BLOOD PRESSURE and BETA BLOCKERS.
Blood vessels have carbon dioxide detector nodes along them, so that if CO2 builds up in the bloodstream, meaning reduced oxygen, then the heart increases its output, the result being higher blood pressure. Now gunked up blood vessels inhibit the flow of blood through them so the heart has to increase it’s output to compensate, meaning higher blood pressure and risk of stroke. So you take blood pressure controls e.g. beta blockers and you lower your blood pressure but increase your RISK OF CANCER by definition, the Warburg effect.
INDUCER AND PROMOTER.
If HYPOXIA can be the prime INDUCER of cancer, albeit slow growing, then what about a toxic blood concentration of estradiol (due to impaired deactivation resulting from liver pathology, as the liver is the primary site of estradiol deactivation), acting as the PROMOTER of breast cancer.

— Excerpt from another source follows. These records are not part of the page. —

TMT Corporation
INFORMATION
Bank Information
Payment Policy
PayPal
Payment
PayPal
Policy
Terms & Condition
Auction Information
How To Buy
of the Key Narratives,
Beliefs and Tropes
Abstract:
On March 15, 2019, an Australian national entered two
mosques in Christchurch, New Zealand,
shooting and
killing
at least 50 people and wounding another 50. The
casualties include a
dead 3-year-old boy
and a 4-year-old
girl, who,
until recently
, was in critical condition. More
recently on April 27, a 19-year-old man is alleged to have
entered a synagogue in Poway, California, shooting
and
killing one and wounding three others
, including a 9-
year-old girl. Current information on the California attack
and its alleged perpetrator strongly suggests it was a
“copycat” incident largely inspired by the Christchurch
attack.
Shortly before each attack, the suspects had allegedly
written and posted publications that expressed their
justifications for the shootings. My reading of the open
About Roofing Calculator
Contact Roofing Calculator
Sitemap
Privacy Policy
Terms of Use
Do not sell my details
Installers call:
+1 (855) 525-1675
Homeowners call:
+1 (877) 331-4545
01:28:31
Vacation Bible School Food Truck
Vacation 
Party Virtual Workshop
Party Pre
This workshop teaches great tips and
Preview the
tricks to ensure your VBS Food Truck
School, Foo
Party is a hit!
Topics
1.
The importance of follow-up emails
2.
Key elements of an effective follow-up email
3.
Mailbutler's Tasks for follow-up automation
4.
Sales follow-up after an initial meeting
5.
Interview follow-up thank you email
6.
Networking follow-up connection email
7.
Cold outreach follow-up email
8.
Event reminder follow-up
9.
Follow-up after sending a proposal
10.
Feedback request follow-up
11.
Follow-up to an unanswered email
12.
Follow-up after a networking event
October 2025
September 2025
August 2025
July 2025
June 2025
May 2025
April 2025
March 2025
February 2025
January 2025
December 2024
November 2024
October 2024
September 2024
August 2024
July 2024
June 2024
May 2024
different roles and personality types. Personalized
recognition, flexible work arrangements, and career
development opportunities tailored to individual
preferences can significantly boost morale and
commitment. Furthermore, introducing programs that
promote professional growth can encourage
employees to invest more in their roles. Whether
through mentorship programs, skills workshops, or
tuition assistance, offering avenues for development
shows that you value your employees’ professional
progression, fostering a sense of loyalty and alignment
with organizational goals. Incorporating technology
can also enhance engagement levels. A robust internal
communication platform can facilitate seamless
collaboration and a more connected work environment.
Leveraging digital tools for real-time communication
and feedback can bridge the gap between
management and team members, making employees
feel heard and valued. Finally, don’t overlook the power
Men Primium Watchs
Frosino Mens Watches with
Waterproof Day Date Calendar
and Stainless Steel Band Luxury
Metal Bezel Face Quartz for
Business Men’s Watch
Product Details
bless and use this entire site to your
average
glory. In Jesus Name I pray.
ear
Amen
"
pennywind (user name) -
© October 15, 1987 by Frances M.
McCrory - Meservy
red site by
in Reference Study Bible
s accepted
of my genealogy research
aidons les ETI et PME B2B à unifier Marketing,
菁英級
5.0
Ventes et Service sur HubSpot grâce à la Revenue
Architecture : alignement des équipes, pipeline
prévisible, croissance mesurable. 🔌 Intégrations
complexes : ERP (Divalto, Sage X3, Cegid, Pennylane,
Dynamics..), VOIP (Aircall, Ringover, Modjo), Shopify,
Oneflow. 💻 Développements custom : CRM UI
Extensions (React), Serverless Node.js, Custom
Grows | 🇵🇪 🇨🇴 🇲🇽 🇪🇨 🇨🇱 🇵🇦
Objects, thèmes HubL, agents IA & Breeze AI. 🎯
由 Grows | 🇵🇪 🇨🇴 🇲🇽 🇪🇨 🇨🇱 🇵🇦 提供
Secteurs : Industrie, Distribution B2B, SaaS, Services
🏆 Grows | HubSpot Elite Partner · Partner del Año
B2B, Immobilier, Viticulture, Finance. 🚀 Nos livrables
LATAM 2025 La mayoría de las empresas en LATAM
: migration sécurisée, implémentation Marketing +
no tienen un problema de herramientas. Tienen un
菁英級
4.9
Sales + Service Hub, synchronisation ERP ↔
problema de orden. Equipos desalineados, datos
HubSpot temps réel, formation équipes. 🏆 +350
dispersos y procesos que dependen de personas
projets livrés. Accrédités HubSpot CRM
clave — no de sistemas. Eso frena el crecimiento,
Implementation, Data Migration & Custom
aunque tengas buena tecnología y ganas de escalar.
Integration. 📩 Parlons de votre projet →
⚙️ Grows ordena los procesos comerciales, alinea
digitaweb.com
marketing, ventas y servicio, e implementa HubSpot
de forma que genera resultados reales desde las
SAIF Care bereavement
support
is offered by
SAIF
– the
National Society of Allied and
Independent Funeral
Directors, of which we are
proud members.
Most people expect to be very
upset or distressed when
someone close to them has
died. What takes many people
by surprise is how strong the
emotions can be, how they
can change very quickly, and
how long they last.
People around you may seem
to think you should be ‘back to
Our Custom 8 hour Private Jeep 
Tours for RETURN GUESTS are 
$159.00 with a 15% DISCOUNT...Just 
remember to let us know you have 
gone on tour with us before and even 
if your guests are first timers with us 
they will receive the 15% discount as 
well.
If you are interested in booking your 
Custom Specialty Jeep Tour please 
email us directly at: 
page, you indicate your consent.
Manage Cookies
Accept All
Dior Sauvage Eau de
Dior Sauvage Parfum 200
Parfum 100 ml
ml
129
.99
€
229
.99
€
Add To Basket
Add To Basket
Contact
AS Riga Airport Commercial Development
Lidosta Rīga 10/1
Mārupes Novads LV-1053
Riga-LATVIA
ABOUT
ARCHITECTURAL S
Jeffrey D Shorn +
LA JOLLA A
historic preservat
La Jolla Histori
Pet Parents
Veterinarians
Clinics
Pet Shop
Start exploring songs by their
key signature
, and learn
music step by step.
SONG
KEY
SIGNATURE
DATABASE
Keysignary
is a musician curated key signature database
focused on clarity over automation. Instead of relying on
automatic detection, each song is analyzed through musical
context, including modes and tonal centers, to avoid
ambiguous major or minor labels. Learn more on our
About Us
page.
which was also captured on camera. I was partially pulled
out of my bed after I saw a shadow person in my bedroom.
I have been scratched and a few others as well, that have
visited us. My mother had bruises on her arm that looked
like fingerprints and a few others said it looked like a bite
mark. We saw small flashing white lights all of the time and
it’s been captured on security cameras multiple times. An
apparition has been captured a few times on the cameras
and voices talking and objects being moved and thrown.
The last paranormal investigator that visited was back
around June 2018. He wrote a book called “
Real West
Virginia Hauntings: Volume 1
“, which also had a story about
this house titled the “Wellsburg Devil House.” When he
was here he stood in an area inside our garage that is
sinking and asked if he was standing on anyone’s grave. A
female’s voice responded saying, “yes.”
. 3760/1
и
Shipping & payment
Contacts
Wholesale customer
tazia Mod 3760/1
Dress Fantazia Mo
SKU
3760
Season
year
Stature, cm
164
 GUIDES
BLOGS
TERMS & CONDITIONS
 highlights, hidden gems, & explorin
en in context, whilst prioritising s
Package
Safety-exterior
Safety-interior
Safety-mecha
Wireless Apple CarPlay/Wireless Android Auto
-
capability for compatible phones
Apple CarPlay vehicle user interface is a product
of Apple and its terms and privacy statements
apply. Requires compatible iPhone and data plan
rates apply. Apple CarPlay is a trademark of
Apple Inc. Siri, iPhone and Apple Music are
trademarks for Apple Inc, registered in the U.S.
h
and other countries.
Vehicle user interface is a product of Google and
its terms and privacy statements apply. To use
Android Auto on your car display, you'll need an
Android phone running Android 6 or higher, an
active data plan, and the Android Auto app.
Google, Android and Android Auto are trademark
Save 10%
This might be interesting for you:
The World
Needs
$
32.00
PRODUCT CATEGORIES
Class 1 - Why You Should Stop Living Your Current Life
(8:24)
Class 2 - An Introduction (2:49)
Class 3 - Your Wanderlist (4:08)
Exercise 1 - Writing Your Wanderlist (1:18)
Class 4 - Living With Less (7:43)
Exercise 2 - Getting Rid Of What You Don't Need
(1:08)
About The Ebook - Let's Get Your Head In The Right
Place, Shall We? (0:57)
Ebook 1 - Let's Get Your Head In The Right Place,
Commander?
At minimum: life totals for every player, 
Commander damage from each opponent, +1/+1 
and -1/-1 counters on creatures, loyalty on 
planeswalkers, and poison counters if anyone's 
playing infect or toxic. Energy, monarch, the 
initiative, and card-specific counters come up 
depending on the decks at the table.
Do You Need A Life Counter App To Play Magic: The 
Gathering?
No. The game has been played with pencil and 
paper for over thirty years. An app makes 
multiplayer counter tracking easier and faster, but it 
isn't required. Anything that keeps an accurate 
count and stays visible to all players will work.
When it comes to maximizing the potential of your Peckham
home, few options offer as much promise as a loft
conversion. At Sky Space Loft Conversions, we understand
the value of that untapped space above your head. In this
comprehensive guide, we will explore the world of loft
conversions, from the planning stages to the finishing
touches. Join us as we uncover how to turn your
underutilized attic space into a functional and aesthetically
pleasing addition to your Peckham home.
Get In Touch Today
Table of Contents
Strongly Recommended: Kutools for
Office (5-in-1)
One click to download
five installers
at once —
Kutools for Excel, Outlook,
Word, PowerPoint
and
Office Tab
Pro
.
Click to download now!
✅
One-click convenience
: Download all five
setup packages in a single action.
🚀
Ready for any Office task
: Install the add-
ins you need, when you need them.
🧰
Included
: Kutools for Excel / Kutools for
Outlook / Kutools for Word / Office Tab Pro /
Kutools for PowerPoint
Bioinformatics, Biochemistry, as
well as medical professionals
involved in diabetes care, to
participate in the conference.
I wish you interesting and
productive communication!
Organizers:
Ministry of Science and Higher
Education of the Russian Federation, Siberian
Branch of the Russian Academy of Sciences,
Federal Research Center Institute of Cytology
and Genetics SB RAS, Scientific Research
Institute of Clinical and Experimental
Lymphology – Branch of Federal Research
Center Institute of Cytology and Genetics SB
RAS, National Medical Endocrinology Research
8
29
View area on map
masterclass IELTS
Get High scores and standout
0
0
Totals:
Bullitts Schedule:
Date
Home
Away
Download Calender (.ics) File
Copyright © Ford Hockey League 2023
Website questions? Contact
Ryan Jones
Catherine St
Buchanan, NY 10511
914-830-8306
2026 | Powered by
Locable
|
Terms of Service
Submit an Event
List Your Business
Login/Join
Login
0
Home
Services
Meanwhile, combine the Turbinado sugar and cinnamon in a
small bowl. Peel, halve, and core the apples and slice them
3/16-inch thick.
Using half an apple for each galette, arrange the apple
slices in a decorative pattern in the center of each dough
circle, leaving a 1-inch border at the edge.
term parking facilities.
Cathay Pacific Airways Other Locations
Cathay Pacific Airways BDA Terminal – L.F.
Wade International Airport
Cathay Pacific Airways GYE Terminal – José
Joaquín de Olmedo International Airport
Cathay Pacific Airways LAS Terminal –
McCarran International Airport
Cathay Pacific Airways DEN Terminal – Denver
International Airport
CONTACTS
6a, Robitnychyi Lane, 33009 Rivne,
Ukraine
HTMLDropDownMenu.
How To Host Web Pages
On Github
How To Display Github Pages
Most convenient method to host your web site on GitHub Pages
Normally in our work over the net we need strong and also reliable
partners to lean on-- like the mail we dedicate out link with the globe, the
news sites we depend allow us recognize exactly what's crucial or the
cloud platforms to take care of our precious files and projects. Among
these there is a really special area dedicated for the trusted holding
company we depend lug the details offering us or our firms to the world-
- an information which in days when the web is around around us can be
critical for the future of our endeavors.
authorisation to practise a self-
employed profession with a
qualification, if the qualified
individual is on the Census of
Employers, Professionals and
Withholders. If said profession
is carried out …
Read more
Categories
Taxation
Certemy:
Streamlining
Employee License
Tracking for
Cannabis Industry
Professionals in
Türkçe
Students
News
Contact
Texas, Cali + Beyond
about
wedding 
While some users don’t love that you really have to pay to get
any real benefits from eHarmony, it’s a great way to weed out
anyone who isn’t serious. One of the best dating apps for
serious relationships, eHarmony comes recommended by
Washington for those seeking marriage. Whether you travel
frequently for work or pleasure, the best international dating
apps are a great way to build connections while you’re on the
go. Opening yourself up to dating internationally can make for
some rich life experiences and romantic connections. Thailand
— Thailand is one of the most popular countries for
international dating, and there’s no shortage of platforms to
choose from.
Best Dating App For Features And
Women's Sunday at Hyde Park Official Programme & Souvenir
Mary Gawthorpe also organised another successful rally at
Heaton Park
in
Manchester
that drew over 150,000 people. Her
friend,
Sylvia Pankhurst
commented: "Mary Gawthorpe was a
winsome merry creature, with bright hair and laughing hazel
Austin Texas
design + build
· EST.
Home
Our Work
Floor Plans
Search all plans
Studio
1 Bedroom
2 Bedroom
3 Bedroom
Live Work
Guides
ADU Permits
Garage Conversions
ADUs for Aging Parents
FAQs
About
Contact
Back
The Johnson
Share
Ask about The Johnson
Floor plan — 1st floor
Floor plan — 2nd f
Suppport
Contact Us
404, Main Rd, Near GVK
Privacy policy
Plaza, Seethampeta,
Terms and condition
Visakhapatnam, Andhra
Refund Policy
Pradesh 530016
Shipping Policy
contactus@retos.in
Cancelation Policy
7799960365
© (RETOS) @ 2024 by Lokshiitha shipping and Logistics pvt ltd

Early ductal cell carcinoma cells have up to 1,000 times more ER than a normal cell. This would suggest 1,000 times more deactivation of estradiol than a normal ductal cell. Hundreds of times more cells in the tumor and you have a MASSIVE increase in the ability of the tumor to deactivate the hormone, thus protecting the body from estradiol mediated kidney and liver damage AND osteoporosis, as a high concentration estradiol stimulates the secretion of PROLACTIN which demineralises bone.
It is thus difficult not to reason that THIS IS WHY THE CANCER GROWS IN THE FIRST PLACE, ie. to compensate for LIVER pathology. Thus to use chemo which is hepatoxic does seem a little irrational I think one just might agree, unless one is drowning in Dawkinism.